■ SOURCE DATA ■
****************************************

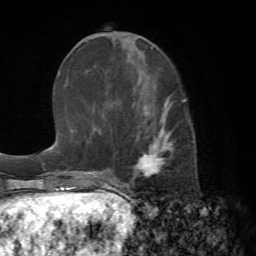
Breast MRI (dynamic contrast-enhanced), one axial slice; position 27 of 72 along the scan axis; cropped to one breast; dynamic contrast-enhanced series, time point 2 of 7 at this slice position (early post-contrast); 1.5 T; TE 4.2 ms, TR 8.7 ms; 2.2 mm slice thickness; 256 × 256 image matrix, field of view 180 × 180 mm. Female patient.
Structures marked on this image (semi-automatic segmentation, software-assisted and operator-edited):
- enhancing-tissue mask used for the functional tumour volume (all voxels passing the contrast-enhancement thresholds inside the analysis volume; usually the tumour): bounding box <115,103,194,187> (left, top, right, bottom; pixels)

****************************************

■ TASK BRIEF ■
In your transcription of the listing above, match each line exactly and include no pictures.

■ RESPONSE TO THE EXERCISE ■
Breast MRI (dynamic contrast-enhanced), one axial slice; position 27 of 72 along the scan axis; cropped to one breast; dynamic contrast-enhanced series, time point 2 of 7 at this slice position (early post-contrast); 1.5 T; TE 4.2 ms, TR 8.7 ms; 2.2 mm slice thickness; 256 × 256 image matrix, field of view 180 × 180 mm. Female patient.
Structures marked on this image (semi-automatic segmentation, software-assisted and operator-edited):
- enhancing-tissue mask used for the functional tumour volume (all voxels passing the contrast-enhancement thresholds inside the analysis volume; usually the tumour): bounding box <115,103,194,187> (left, top, right, bottom; pixels)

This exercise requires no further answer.